---- Records for the exercise

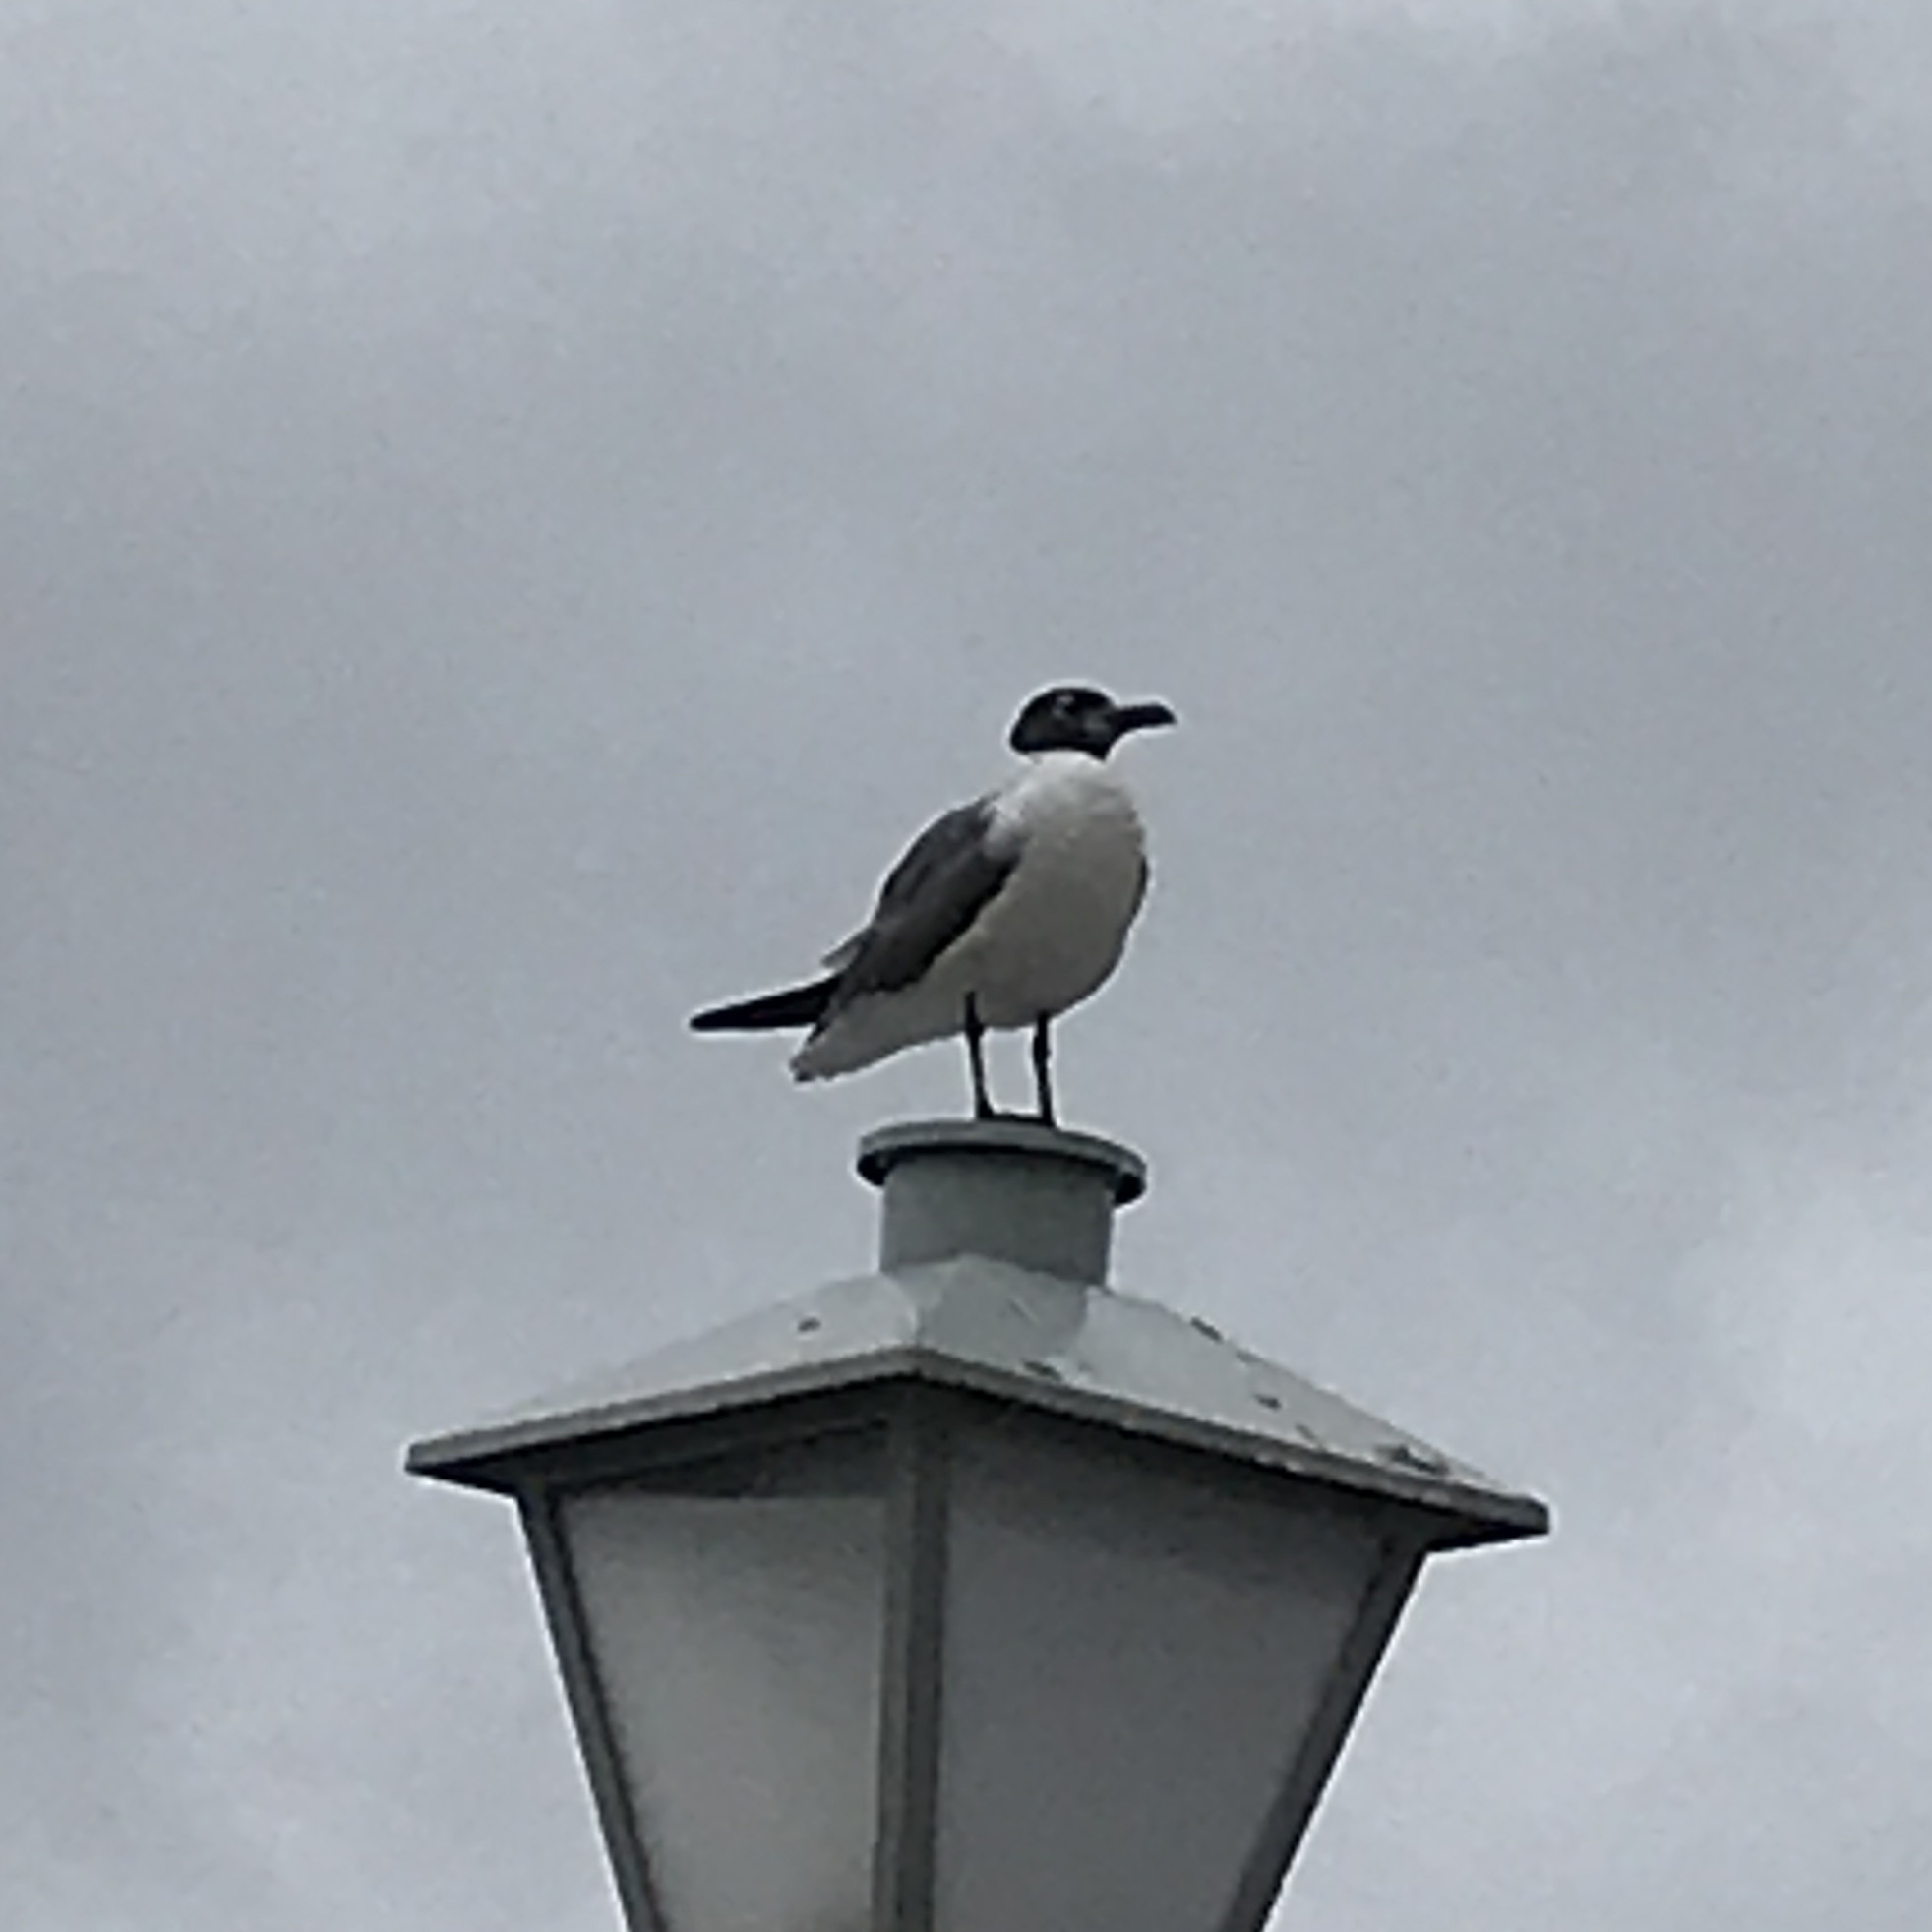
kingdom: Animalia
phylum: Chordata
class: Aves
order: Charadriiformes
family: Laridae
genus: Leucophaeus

--------
---- Records for the exercise

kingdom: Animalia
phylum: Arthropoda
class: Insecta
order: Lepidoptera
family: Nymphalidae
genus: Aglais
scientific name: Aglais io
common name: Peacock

--------

**The exercise:**
Copy out the items verbatim, starting at the line containing "order: Lepidoptera" and ending with the line containing "common name: Peacock", both included.

**Solved problem:**
order: Lepidoptera
family: Nymphalidae
genus: Aglais
scientific name: Aglais io
common name: Peacock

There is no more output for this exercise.